The following factors make it a very risky move:

1. Clients and MPs’ offices across the country have noticed continued delays in EI claims processing compared to past standards.

2. Caseworkers all report working on cases that are over 100 days old. After such a delay clients have usually started to receive welfare payments from the provincial government as a result, which is a cost to the provincial government, and results in needless paperwork.

3. Staff are being cut as a result of overall budget cutbacks.

4  It seems that the move to more online processing and automation has not yet improved service.

5. The government’s elimination of the Community Access Program will reduce the ability of some clients to go online.

6. Scrapping the Employment Insurance Review Boards increases pressure on the staff to avoid mistakes in claims processing. In the future, appeals will receive much less attention.
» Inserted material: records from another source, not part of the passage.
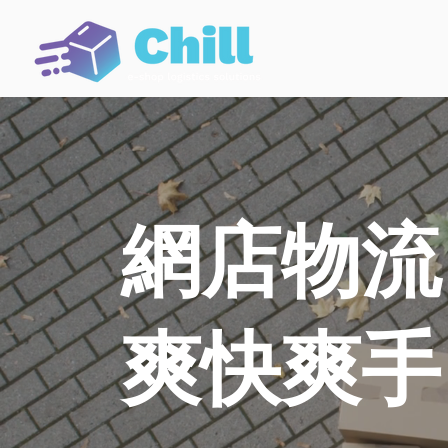
網店物流
爽快爽手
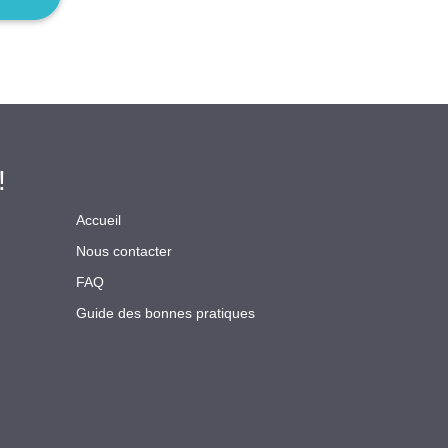
!
Accueil
Nous contacter
FAQ
Guide des bonnes pratiques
7. Changing EI rules will mean a learning curve and new responsibilities for HR&SD ministry staff.

In the face of these factors, the HR&SD minister’s decision to close the Kingston EI Processing Office (an office that, until last summer, was expanding and designated as a processing hub), establish a new office in North Bay, move workers there, or hire and train new workers, seems like an unnecessary expense and an operational risk.
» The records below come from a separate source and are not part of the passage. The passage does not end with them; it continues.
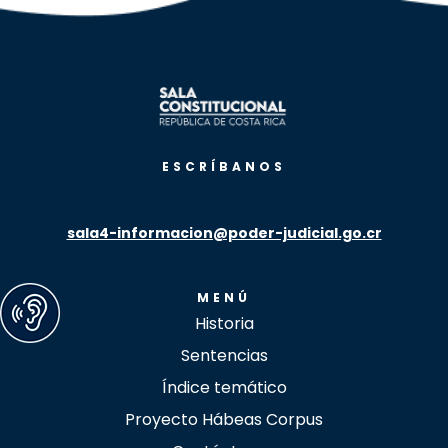
ESCRÍBANOS
sala4-informacion@poder-judicial.go.cr
MENÚ
Historia
Sentencias
Índice temático
Proyecto Hábeas Corpus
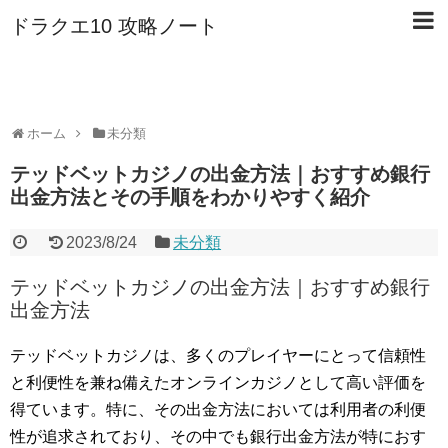
ドラクエ10 攻略ノート
ホーム
未分類
テッドベットカジノの出金方法｜おすすめ銀行
出金方法とその手順をわかりやすく紹介
2023/8/24
未分類
テッドベットカジノの出金方法｜おすすめ銀行
出金方法
テッドベットカジノは、多くのプレイヤーにとって信頼性
と利便性を兼ね備えたオンラインカジノとして高い評価を
得ています。特に、その出金方法においては利用者の利便
性が追求されており、その中でも銀行出金方法が特におす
Unemployed workers would rather have good jobs than apply for EI. Often through no fault of their own, they are forced to seek this temporary help to feed and house themselves and their families. It is cruel and heartless for the government to risk additional delays in processing and increase the likelihood of mistakes for EI recipients who are already facing a very difficult time in their lives.

The government is supposed to be serving people’s dire needs in this situation, not just playing a game of bureaucratic musical chairs. I call on the Minister to make public the financial and risk management rationale behind her decision.